The majority of data backups are prone to failure, placing businesses at risk of data loss and devastating ransomware attacks.
This is according to a new report from backup and disaster recovery firm Veeam, which claims that more than half (58 percent) of all backup recoveries fail. Furthermore, 14 percent of data is not backed up in the first place.
Polling more than 3,000 IT decision-makers for the report, Veeam also found that unexpected outages are quite common, with 95 percent of organizations experiencing at least one in the last 12 months.

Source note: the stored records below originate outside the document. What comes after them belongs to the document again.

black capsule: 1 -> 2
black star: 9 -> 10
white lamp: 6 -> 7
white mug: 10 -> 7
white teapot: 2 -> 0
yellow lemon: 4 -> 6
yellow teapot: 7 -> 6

These problems are leaving a notable dent in companies’ balance sheets, the report states, as more than half of Chief Experience Officers (CXO) said outages and backup failures leads to customers, employees and stakeholders losing confidence in the business.
In order to tackle the issue, almost all respondents (91 percent) started upping their cloud services usage during the pandemic. The majority (60 percent) plan on adding more cloud services to their IT delivery strategy, going forward.
Backup is also shifting from on-premise solutions into the cloud. According to the report, a third (33 percent) of organizations used cloud-based backup solutions last year, with the percentage expected to grow up to 50 percent by 2023. Improvements in backup reliability, as well as better ROI, were cited as the key reasons for the switch by a third of respondents.
“By 2023, 77 percent of businesses globally will be using cloud-first backup, increasing the reliability of backups, shifting cost management and freeing up IT resources to focus on DX projects that allow the organization to excel in the digital economy.”